New landlord tax to increase housing prices


London – by Chiara Fiorillo

A new landlord tax has come into effect this month. Landlords will now be able to claim relief on up to 20% of their interest payments, compared to up to 45% they could claim before. Some people predict that the landlords will now pass these costs on to their tenants.

According to research conducted by Vital Research and Statistics and commissioned by Experience Invest, the majority of Brits (85%) are unaware of the tax changes. Just under half of the respondents (45%) say they would invest in property over ISAs and stocks, while over half (51%) claim UK housing is unaffordable.

However, with these changes to taxation laws, prices are only predicted to rise. Experts suggest that high-rate tax payers will be most affected by this tax change.

Despite this, the vast majority of prospective investors (93%) still aspire to put their money into property within the UK rather than looking to invest abroad.

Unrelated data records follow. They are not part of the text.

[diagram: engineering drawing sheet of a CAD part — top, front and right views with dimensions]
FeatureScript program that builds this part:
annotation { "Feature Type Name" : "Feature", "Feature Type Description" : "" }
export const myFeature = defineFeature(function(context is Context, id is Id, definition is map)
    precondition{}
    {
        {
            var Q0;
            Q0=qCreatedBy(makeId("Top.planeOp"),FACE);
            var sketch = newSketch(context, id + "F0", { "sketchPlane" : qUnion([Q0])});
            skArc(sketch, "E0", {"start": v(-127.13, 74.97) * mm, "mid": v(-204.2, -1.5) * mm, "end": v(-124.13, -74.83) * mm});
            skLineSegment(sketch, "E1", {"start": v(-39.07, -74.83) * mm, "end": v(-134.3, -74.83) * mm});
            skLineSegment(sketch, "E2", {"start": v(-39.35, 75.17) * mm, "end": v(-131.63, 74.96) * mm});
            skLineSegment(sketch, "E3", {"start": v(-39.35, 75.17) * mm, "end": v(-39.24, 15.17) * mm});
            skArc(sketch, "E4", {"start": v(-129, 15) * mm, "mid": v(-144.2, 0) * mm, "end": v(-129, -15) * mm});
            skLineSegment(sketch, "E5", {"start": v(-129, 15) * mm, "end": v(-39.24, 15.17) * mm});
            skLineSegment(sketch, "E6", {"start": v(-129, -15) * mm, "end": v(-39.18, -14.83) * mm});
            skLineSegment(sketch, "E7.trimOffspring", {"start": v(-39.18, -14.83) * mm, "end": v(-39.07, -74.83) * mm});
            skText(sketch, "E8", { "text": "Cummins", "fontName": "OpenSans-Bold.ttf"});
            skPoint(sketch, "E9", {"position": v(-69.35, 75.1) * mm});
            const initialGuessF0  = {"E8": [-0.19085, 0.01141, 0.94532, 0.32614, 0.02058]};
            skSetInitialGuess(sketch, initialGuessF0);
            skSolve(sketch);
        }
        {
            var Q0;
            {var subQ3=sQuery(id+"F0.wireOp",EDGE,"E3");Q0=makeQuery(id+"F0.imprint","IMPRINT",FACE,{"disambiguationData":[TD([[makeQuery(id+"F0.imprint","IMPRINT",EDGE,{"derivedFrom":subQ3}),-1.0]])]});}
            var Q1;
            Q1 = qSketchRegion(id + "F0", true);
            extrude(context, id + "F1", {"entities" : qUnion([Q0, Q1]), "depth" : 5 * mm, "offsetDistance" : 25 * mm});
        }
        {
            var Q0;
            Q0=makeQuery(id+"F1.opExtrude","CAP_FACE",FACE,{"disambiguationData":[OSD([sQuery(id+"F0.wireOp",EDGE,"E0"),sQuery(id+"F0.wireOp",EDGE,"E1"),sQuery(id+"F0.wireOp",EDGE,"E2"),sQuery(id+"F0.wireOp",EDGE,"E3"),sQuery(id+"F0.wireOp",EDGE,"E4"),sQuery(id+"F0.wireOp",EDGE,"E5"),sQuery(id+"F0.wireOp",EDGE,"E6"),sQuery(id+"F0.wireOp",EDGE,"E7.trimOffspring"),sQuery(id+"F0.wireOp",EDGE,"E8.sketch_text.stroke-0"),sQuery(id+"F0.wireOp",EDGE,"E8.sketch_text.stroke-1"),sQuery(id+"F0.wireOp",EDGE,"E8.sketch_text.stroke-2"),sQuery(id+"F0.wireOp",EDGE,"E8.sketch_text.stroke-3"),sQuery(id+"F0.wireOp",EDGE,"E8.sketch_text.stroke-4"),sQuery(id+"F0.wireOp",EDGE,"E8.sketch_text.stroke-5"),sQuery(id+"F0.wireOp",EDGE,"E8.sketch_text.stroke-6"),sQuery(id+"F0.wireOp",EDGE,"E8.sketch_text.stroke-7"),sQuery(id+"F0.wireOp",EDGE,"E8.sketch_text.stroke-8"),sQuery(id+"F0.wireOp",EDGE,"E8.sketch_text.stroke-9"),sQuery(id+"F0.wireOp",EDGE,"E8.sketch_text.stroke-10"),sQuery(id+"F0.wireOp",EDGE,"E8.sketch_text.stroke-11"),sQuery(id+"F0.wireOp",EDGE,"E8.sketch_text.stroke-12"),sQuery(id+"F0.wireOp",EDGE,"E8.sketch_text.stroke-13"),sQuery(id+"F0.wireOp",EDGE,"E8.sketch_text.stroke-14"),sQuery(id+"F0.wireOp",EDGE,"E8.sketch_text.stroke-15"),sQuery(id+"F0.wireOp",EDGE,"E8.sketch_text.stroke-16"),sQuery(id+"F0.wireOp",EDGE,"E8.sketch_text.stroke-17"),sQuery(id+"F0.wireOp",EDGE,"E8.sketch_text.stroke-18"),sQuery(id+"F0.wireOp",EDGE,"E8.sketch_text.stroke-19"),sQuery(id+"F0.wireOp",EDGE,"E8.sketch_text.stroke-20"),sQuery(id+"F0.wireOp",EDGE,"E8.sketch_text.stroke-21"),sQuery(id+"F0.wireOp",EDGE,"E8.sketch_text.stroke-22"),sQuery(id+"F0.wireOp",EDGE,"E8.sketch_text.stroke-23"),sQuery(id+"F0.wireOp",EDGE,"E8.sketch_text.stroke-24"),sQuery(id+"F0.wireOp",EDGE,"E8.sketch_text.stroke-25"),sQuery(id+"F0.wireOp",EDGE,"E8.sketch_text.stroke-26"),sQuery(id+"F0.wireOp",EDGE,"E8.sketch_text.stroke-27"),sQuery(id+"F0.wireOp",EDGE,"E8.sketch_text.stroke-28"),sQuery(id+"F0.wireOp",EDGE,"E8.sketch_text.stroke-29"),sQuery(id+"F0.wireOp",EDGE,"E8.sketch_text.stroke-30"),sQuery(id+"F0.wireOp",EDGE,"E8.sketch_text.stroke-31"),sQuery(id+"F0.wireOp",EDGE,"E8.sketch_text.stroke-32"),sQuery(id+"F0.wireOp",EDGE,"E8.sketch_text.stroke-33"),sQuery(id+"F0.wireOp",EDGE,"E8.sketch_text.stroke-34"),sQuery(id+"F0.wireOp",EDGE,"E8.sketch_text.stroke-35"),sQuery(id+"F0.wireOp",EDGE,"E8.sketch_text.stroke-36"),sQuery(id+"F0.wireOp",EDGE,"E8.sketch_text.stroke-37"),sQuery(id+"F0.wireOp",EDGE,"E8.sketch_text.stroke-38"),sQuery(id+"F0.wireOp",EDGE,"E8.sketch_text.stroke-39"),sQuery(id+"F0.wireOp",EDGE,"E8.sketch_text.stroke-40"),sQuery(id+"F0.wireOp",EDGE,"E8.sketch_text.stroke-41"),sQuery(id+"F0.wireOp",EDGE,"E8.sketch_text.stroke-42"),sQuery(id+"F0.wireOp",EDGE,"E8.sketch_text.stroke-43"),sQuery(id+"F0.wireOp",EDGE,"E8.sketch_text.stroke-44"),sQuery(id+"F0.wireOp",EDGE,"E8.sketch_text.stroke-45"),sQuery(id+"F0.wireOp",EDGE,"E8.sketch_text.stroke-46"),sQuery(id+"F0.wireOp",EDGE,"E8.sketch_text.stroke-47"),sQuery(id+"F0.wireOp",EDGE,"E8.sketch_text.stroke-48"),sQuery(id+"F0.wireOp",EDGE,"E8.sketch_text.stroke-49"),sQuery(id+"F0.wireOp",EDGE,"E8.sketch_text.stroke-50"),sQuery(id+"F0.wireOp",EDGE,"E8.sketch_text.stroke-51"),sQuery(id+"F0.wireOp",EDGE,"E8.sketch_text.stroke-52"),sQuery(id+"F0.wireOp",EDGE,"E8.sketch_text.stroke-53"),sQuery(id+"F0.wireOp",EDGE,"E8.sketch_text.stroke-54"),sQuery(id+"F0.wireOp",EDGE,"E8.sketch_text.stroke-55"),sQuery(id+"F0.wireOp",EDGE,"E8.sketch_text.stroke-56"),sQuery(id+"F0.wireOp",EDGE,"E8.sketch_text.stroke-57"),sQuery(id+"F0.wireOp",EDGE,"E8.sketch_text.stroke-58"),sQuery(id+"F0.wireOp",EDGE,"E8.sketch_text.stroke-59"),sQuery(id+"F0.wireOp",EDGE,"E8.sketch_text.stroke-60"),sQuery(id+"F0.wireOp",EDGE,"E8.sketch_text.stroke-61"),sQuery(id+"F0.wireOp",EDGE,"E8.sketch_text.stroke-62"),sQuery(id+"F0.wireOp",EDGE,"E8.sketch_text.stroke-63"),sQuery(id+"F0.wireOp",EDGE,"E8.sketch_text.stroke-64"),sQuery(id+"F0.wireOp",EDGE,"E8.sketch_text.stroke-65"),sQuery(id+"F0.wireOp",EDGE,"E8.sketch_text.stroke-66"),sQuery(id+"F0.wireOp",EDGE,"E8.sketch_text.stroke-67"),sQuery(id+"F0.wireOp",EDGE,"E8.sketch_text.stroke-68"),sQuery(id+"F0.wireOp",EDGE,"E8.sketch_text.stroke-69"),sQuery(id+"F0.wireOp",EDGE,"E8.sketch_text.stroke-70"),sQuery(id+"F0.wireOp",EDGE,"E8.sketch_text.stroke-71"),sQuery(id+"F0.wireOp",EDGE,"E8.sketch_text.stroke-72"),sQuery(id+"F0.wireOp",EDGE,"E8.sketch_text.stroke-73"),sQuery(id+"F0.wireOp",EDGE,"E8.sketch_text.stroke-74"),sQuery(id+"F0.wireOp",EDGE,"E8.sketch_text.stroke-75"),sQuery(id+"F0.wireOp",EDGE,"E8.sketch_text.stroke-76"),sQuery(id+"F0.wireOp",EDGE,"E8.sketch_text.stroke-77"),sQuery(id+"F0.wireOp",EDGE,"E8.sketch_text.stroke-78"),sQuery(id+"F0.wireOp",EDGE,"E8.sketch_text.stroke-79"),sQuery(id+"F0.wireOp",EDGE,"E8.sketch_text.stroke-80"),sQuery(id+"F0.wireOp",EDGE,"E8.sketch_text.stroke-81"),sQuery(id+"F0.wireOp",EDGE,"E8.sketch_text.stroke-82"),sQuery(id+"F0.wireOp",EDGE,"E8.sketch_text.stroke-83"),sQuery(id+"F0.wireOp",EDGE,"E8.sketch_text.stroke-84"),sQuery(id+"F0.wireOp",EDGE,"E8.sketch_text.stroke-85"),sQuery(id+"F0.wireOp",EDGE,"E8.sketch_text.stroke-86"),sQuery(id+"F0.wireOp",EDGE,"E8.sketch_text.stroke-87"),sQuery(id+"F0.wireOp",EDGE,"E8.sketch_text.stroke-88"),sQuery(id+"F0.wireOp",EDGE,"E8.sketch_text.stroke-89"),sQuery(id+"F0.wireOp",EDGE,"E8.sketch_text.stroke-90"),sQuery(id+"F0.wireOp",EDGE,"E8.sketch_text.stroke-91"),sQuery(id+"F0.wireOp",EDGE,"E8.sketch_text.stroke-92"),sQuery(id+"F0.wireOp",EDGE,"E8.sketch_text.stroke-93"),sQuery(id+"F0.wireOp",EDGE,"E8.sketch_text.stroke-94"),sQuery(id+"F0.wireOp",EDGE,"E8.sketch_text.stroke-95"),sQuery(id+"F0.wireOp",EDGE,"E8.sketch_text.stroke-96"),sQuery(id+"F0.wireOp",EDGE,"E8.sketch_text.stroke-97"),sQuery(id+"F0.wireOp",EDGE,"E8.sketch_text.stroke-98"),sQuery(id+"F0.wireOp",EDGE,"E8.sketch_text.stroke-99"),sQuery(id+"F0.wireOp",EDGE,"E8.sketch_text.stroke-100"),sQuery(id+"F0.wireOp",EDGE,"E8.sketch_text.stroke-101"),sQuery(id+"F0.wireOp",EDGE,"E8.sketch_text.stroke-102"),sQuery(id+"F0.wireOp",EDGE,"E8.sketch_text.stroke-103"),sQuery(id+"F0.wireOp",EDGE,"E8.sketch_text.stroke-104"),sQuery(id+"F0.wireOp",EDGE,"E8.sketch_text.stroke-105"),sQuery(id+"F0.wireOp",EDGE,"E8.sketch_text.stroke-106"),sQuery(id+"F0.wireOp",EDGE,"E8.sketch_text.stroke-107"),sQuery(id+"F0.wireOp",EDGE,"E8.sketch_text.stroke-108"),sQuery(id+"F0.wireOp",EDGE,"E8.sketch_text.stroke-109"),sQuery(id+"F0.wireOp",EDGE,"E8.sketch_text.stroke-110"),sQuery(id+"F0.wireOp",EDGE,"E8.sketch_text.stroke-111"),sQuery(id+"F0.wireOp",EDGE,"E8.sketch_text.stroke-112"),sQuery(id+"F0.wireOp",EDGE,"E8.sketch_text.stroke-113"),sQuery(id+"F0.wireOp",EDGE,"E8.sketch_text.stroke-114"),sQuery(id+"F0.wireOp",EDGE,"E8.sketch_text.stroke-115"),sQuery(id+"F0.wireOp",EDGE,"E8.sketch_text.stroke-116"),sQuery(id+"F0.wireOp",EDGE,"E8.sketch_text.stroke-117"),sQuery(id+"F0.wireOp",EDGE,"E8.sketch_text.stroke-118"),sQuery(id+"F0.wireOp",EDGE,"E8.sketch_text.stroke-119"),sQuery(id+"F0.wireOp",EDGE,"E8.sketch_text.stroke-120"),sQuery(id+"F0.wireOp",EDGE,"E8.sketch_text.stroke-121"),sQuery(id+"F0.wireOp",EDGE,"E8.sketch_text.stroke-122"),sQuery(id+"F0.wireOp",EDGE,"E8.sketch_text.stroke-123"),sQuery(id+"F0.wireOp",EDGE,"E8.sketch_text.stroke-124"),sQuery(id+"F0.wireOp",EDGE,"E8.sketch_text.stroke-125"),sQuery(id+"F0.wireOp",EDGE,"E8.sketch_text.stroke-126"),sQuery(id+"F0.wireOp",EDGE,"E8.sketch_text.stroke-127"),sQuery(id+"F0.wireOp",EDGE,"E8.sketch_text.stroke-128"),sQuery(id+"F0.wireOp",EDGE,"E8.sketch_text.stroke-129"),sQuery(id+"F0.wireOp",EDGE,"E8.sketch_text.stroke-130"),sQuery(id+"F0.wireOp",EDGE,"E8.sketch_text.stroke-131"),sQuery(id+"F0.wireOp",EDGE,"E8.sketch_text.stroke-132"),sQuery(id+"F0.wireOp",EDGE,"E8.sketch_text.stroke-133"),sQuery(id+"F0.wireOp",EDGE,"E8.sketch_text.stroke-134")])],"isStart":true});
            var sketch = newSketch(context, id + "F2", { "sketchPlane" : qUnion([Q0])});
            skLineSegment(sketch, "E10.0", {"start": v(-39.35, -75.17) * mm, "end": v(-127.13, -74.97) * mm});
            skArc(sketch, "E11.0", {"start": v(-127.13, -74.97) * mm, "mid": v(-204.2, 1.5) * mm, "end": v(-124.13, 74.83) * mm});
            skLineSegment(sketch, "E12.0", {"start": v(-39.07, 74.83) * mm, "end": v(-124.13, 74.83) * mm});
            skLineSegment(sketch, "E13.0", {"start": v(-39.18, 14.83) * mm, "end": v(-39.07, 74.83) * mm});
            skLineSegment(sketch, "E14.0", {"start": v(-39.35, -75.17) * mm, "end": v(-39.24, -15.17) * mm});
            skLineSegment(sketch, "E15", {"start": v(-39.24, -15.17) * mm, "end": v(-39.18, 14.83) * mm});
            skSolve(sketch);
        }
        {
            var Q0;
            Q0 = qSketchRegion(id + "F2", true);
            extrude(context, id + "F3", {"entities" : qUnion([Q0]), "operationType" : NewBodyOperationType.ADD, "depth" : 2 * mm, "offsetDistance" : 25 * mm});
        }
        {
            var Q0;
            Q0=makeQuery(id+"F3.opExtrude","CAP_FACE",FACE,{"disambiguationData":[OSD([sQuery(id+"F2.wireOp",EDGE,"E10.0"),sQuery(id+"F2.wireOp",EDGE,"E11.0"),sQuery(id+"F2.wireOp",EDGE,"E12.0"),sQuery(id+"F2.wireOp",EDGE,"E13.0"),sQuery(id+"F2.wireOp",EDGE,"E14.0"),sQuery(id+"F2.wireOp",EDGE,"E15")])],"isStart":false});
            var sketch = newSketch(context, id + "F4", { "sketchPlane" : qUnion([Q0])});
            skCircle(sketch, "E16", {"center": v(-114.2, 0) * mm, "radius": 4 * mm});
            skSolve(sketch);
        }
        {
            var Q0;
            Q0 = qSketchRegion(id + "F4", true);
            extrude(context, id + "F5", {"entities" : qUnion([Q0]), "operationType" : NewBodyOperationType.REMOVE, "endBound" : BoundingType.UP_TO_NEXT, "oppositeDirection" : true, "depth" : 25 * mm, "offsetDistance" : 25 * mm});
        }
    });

Ray Boulger, mortgage market guru, gives tips for maximum profit for prospective and current landlords: “Now is a good time for landlords to seek specialist advice as there is not a one-size-fits-all solution.”

“The new way to calculate income may push lower rate tax payers into the 40% tax bracket. There will be a substantial effect on landlords who receive child benefits – especially those who have more than one child – and for those who will find themselves in the 45% tax bracket.”

“For new purchases setting up as a limited company is one option, as properties held in a limited company structure still qualify for tax deductible mortgage interest rates.”

“However, the impact of Capital Gains Tax and Stamp Duty Land Tax will often mean it is not worth switching properties already owned to a limited company structure”

If Brits become more informed on these matters, this will ensure a less drastic change in housing prices.